### EXTRACT
Problem: With so many conflicting claims being made regarding complementary therapies, how do doctors at these institutions decide which to recommend to the patients they treat? At the world-renowned Mayo Clinic, the following four criteria are used…
Is it safe? If a complementary treatment is completely safe, then it may be worth trying, even if its effectiveness has not been proven definitively by scientific studies.
Is it standardized? Herbs and dietary supplements are subject to limited regulatory oversight by the FDA. Therefore, these products frequently are not standardized to contain a consistent level of ingredients, potency and purity. Some herbs and dietary supplements do provide benefits, but you should work closely with a knowledgeable doctor when using them.
Does it meet a need that cannot be met by conventional medicine? When it comes to stress, for example, conventional medicine includes treatments, such as anti-anxiety drugs or antidepressants, that potentially can help people. But such medications often have side effects and may not be suitable for long-term use. Complementary therapies, such as yoga, massage and meditation, can help relieve stress without the risk for serious side effects.
Does it positively affect not only patients, but also those with whom they interact? The calming influence of several complementary treatments, such as meditation and music therapy, promotes a feeling of relaxation and well-being that helps bring harmony to one’s interactions with family and friends. Positive, supportive relationships, in turn, are believed to help speed recovery from many types of illness.
Here is an alphabetical listing of Mayo Clinic’s top 10 complementary treatments — and the research that supports their use…
BEST TREATMENTS
1. Acupuncture. In this treatment from traditional Chinese medicine, acupuncturists insert thin needles into strategic, energy-balancing points on the body. Acupuncture can prevent and treat nausea and vomiting and help relieve many types of pain, including that from osteoarthritis, low back pain, neck pain, headaches and postsurgical pain. Patients who receive acupuncture typically receive up to 12 treatments, usually given once or twice a week.
Standout scientific evidence: German researchers tracked more than 3,000 patients with hip or knee osteoarthritis and found that those receiving acupuncture experienced significantly more pain relief than those who did not receive acupuncture treatments.
2. Guided imagery. Patients imagine a beautiful, soothing environment, such as a warm beach. Guided imagery, also referred to as visualization, helps reduce anxiety in patients who become claustrophobic during magnetic resonance imaging (MRI) scans, who are having outpatient surgery without general anesthesia or who have been diagnosed with a life-threatening disease, such as cancer.

### SUPPLIED ENTRIES
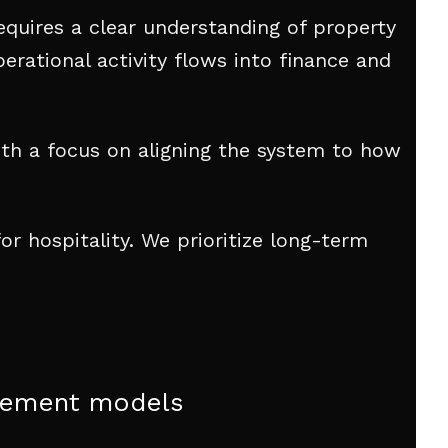
equires a clear understanding of property
erational activity flows into finance and
th a focus on aligning the system to how
r hospitality. We prioritize long-term
urement models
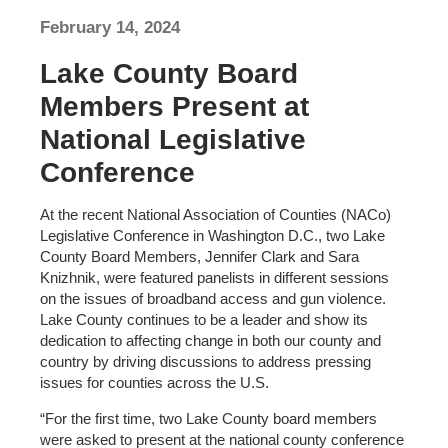
February 14, 2024
Lake County Board
Members Present at
National Legislative
Conference
At the recent National Association of Counties (NACo)
Legislative Conference in Washington D.C., two Lake
County Board Members, Jennifer Clark and Sara
Knizhnik, were featured panelists in different sessions
on the issues of broadband access and gun violence.
Lake County continues to be a leader and show its
dedication to affecting change in both our county and
country by driving discussions to address pressing
issues for counties across the U.S.
“For the first time, two Lake County board members
were asked to present at the national county conference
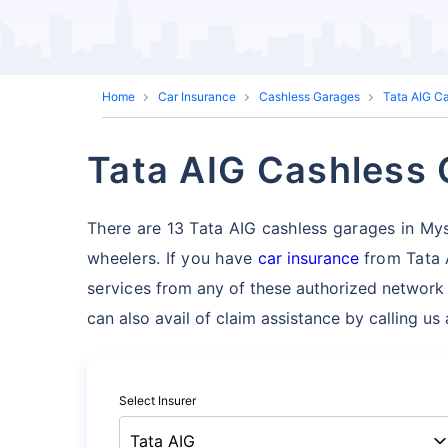
Home
Car Insurance
Cashless Garages
Tata AIG C
Tata AIG Cashless 
There are 13 Tata AIG cashless garages in Mysor
wheelers. If you have
car insurance
from Tata 
services
from any of these authorized network
can also avail of claim assistance by calling u
Select Insurer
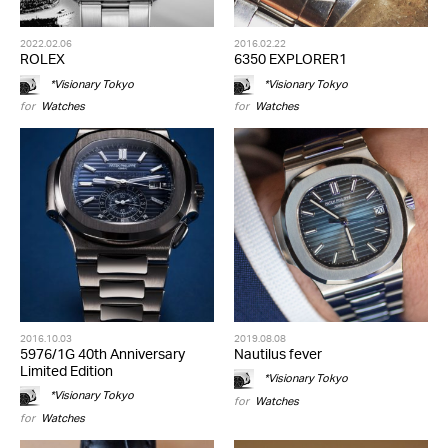
2022.02.06
2016.02.22
ROLEX
6350 EXPLORER1
*Visionary Tokyo
*Visionary Tokyo
for
Watches
for
Watches
2016.10.03
2019.08.08
5976/1G 40th Anniversary
Nautilus fever
Limited Edition
*Visionary Tokyo
*Visionary Tokyo
for
Watches
for
Watches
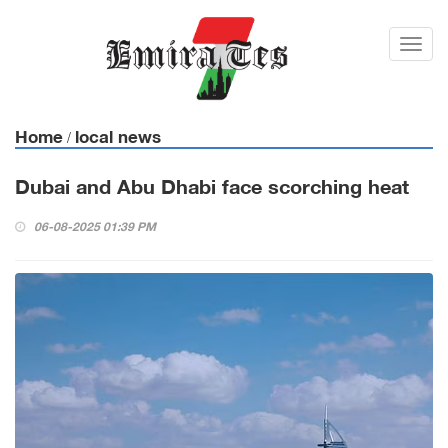
Toggl
navig
Home
local news
/
Dubai and Abu Dhabi face scorching heat
06-08-2025 01:39 PM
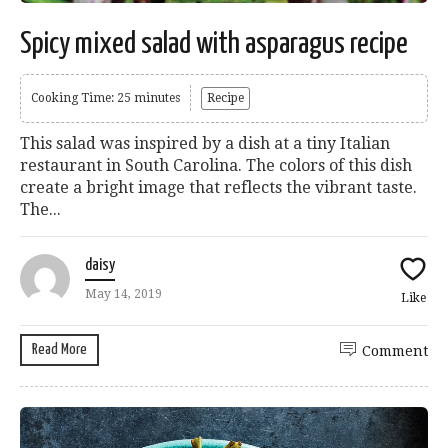
Spicy mixed salad with asparagus recipe
Cooking Time: 25 minutes
Recipe
This salad was inspired by a dish at a tiny Italian
restaurant in South Carolina. The colors of this dish
create a bright image that reflects the vibrant taste.
The...
daisy
May 14, 2019
Like
Read More
Comment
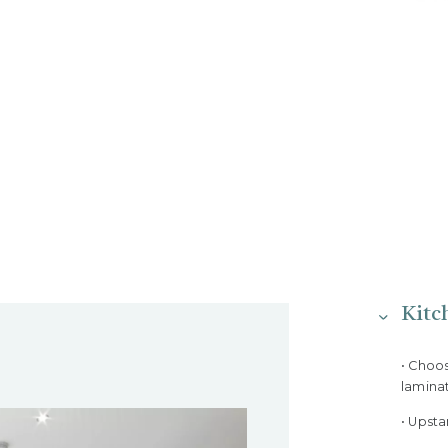
Kitc
• Choo
lamina
• Upst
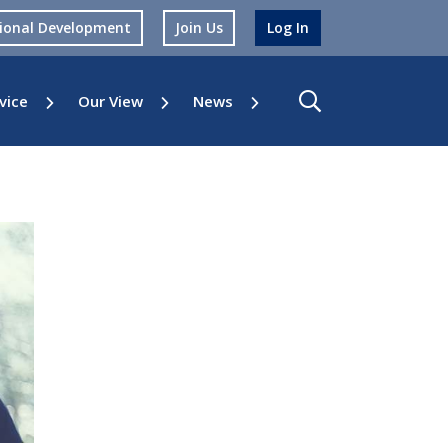
sional Development
Join Us
Log In
vice
Our View
News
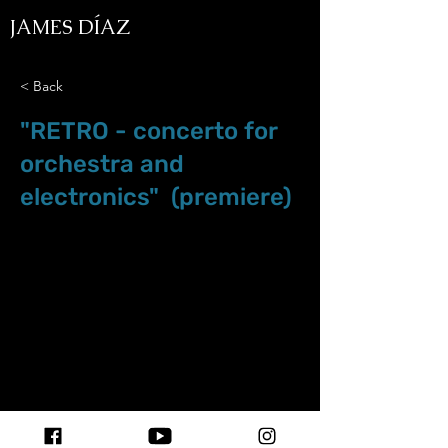
JAMES DÍAZ
< Back
"RETRO - concerto for
orchestra and
electronics" (premiere)
Nov.23.19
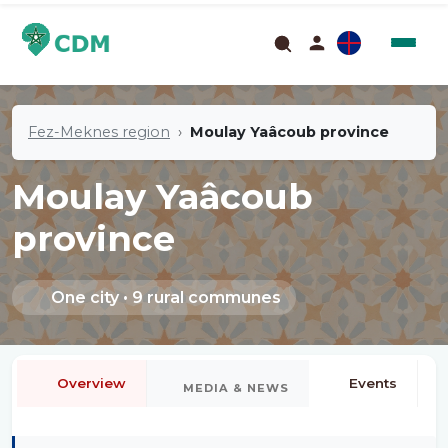
Fez-Meknes region
Moulay Yaâcoub province
Moulay Yaâcoub
province
One city • 9 rural communes
Overview
Events
MEDIA & NEWS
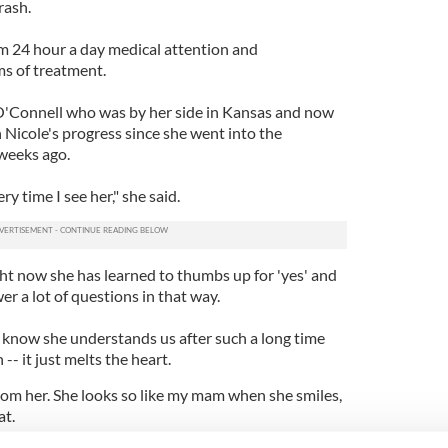
rash.
m 24 hour a day medical attention and
ms of treatment.
'Connell who was by her side in Kansas and now
h Nicole's progress since she went into the
 weeks ago.
ery time I see her," she said.
ght now she has learned to thumbs up for 'yes' and
wer a lot of questions in that way.
o know she understands us after such a long time
-- it just melts the heart.
rom her. She looks so like my mam when she smiles,
at.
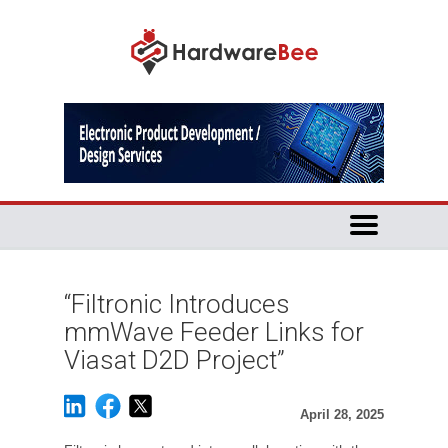
“Filtronic Introduces
mmWave Feeder Links for
Viasat D2D Project”
April 28, 2025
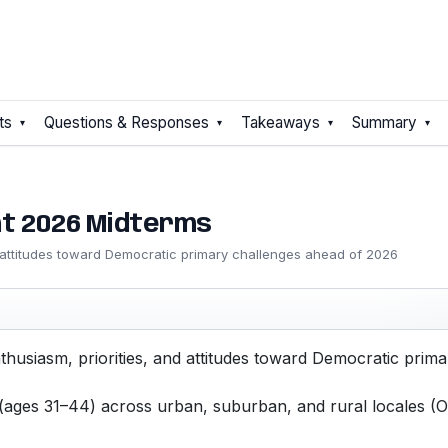
ts
Questions & Responses
Takeaways
Summary
t 2026 Midterms
d attitudes toward Democratic primary challenges ahead of 2026
thusiasm, priorities, and attitudes toward Democratic pri
 (ages 31–44) across urban, suburban, and rural locales (O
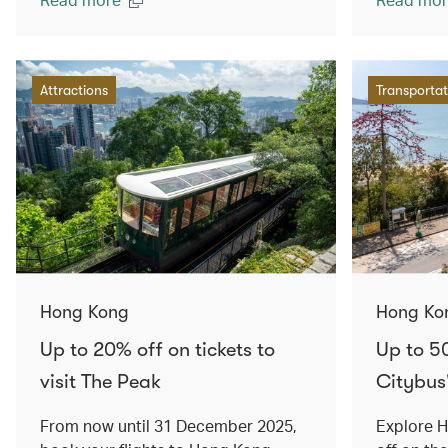
Attractions
Transportat
Hong Kong
Hong Ko
Up to 20% off on tickets to
Up to 5
visit The Peak
Citybus
From now until 31 December 2025,
Explore 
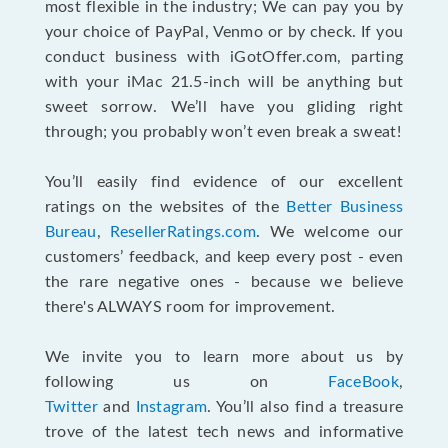
most flexible in the industry; We can pay you by
your choice of PayPal, Venmo or by check. If you
conduct business with iGotOffer.com, parting
with your iMac 21.5-inch will be anything but
sweet sorrow. We’ll have you gliding right
through; you probably won’t even break a sweat!
You’ll easily find evidence of our excellent
ratings on the websites of the
Better Business
Bureau
,
ResellerRatings.com
. We welcome our
customers’ feedback, and keep every post - even
the rare negative ones - because we believe
there's ALWAYS room for improvement.
We invite you to learn more about us by
following us on
FaceBook
,
Twitter
and
Instagram
. You’ll also find a treasure
trove of the latest tech news and informative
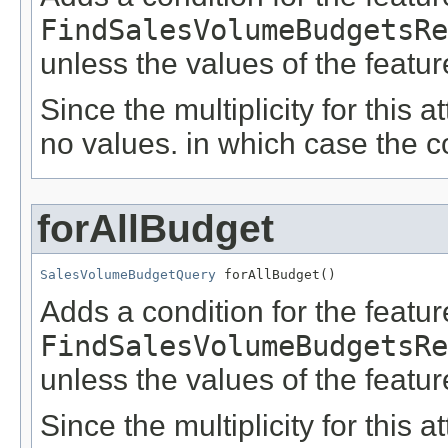
FindSalesVolumeBudgetsRe
unless the values of the featu
Since the multiplicity for this a
no values. in which case the c
forAllBudget
SalesVolumeBudgetQuery
 forAllBudget()
Adds a condition for the featu
FindSalesVolumeBudgetsRe
unless the values of the featu
Since the multiplicity for this a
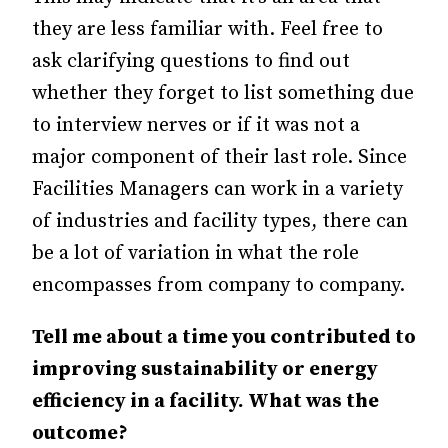
they are less familiar with. Feel free to
ask clarifying questions to find out
whether they forget to list something due
to interview nerves or if it was not a
major component of their last role. Since
Facilities Managers can work in a variety
of industries and facility types, there can
be a lot of variation in what the role
encompasses from company to company.
Tell me about a time you contributed to
improving sustainability or energy
efficiency in a facility. What was the
outcome?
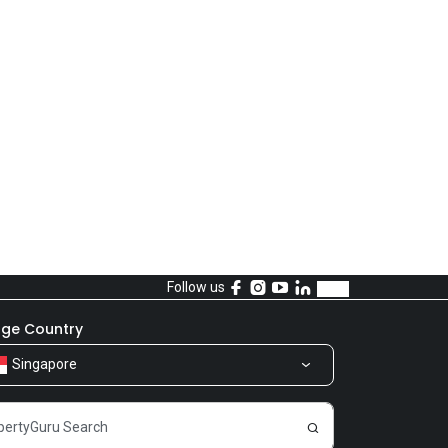
Follow us
ge Country
Singapore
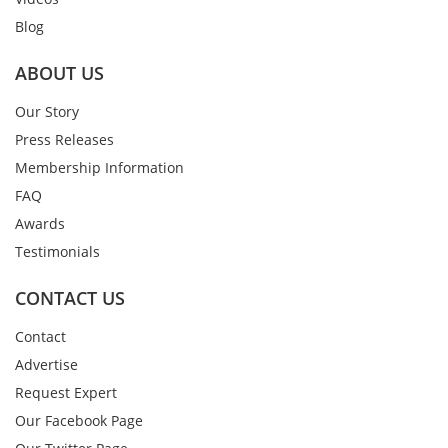
Blog
ABOUT US
Our Story
Press Releases
Membership Information
FAQ
Awards
Testimonials
CONTACT US
Contact
Advertise
Request Expert
Our Facebook Page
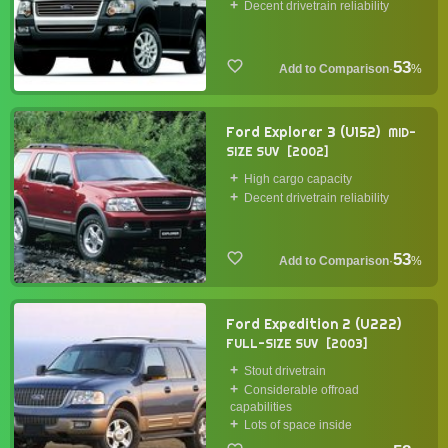
Decent drivetrain reliability
53
·
%
Ford Explorer 3 (U152)
MID-
SIZE SUV
2002
High cargo capacity
Decent drivetrain reliability
53
·
%
Ford Expedition 2 (U222)
FULL-SIZE SUV
2003
Stout drivetrain
Considerable offroad
capabilities
Lots of space inside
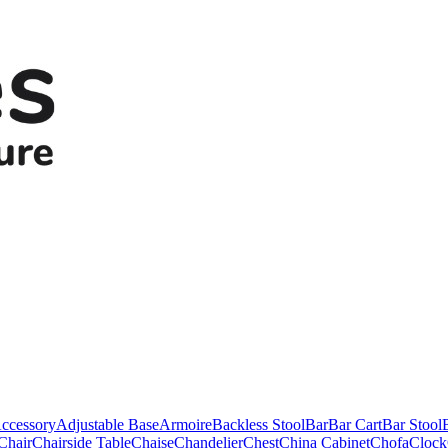
ccessory
Adjustable Base
Armoire
Backless Stool
Bar
Bar Cart
Bar Stool
Chair
Chairside Table
Chaise
Chandelier
Chest
China Cabinet
Chofa
Clock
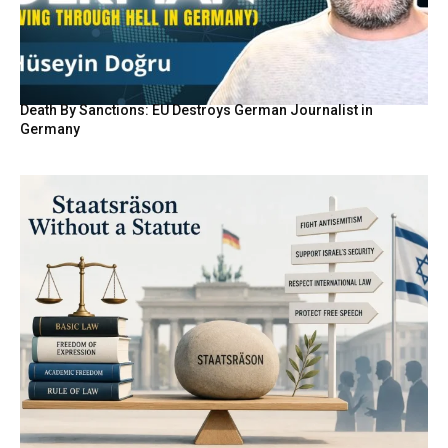
Death By Sanctions: EU Destroys German Journalist in
Germany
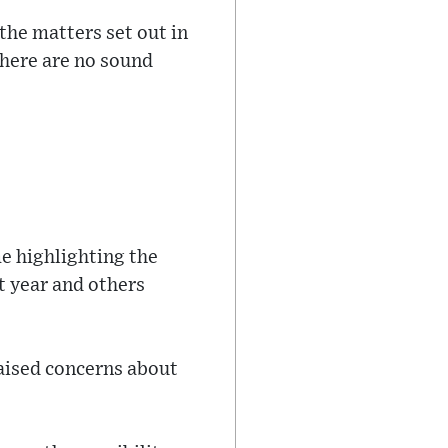
 the matters set out in
there are no sound
e highlighting the
t year and others
aised concerns about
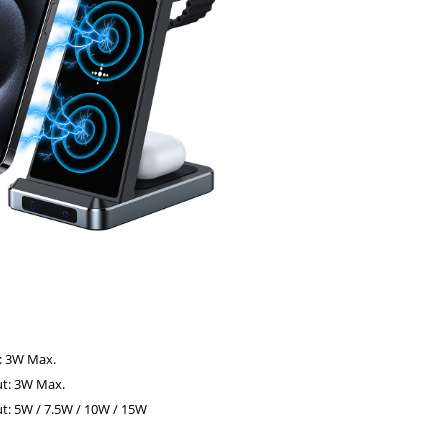
:
: 3W Max.
t: 3W Max.
: 5W / 7.5W / 10W / 15W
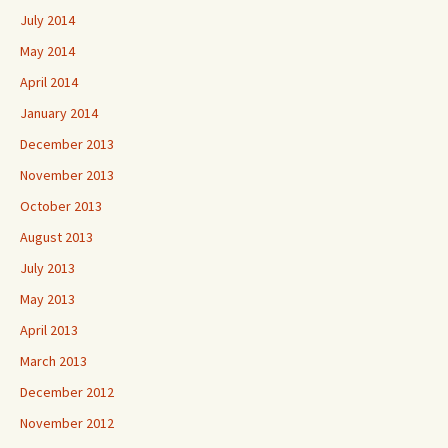
July 2014
May 2014
April 2014
January 2014
December 2013
November 2013
October 2013
August 2013
July 2013
May 2013
April 2013
March 2013
December 2012
November 2012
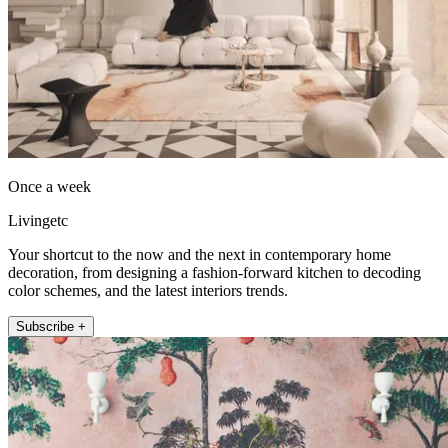
Once a week
Livingetc
Your shortcut to the now and the next in contemporary home
decoration, from designing a fashion-forward kitchen to decoding
color schemes, and the latest interiors trends.
Subscribe +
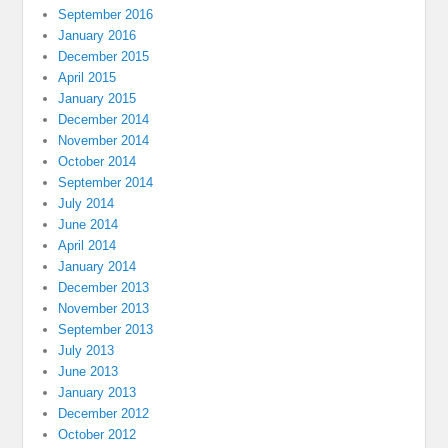
September 2016
January 2016
December 2015
April 2015
January 2015
December 2014
November 2014
October 2014
September 2014
July 2014
June 2014
April 2014
January 2014
December 2013
November 2013
September 2013
July 2013
June 2013
January 2013
December 2012
October 2012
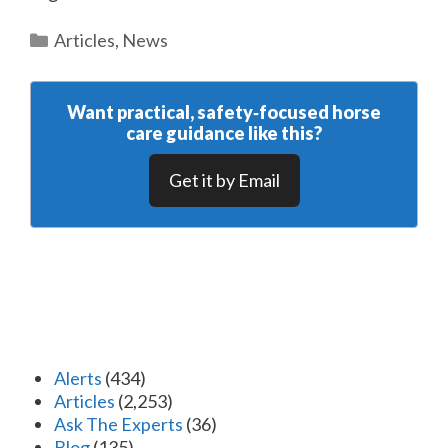
Categories
Articles
,
News
Want practical, safety‑focused horse
care guidance like this?
Get it by Email
Alerts
(434)
Articles
(2,253)
Ask The Experts
(36)
Blog
(135)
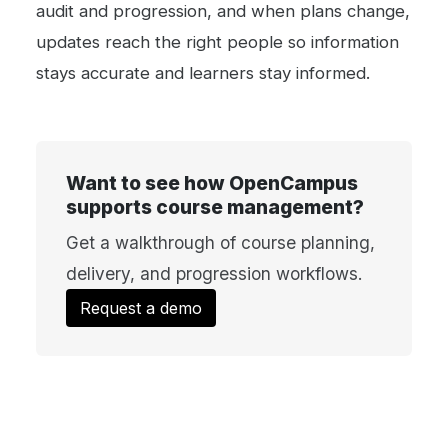
audit and progression, and when plans change,
updates reach the right people so information
stays accurate and learners stay informed.
Want to see how OpenCampus
supports course management?
Get a walkthrough of course planning,
delivery, and progression workflows.
Request a demo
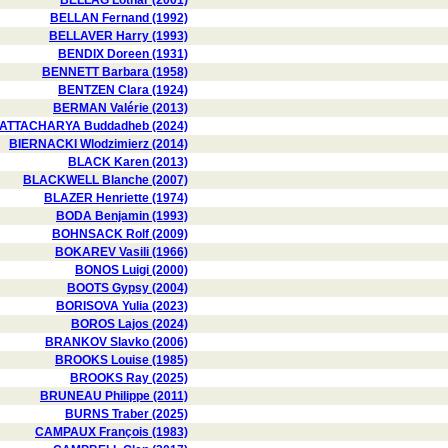
BELLAG Lothar (2001)
BELLAN Fernand (1992)
BELLAVER Harry (1993)
BENDIX Doreen (1931)
BENNETT Barbara (1958)
BENTZEN Clara (1924)
BERMAN Valérie (2013)
ATTACHARYA Buddadheb (2024)
BIERNACKI Wlodzimierz (2014)
BLACK Karen (2013)
BLACKWELL Blanche (2007)
BLAZER Henriette (1974)
BODA Benjamin (1993)
BOHNSACK Rolf (2009)
BOKAREV Vasili (1966)
BONOS Luigi (2000)
BOOTS Gypsy (2004)
BORISOVA Yulia (2023)
BOROS Lajos (2024)
BRANKOV Slavko (2006)
BROOKS Louise (1985)
BROOKS Ray (2025)
BRUNEAU Philippe (2011)
BURNS Traber (2025)
CAMPAUX François (1983)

### EXERCISE AIM
Continue the article on Mayo Clinic's top complementary treatments, picking up after its last sentence about guided imagery.

### ANSWER FOR THE TASK
Standout scientific evidence: In a study conducted at the University of Akron in Ohio, a group of 53 women receiving radiation therapy for breast cancer either listened to guided imagery tapes once a day or did not. The women listening to the tapes felt more comfortable and less anxious, particularly during the first three weeks of treatment.
3. Hypnosis. The patient is led into a state of deep relaxation and focused attention by either a hypnotherapist or an instructional audio (self-hypnosis), and verbal suggestions are made to help relieve anxiety, pain, tension headaches and insomnia.
Standout scientific evidence: Doctors at the Mount Sinai School of Medicine in New York City analyzed 20 studies on hypnosis and surgical patients. In 89% of cases, surgical patients who were hypnotized had less pain, used less pain medication and recovered faster.
4. Massage. A massage therapist manipulates the body’s soft tissue — muscle, skin and tendons — using fingertips, hands and fists. Massage treats anxiety and low back pain and improves postsurgical healing.
Standout scientific evidence: Studies conducted at the University of Miami’s Touch Research Institute show that massage can help relieve back pain and strengthen the immune system in women with breast cancer by increasing levels of natural disease-fighting cells.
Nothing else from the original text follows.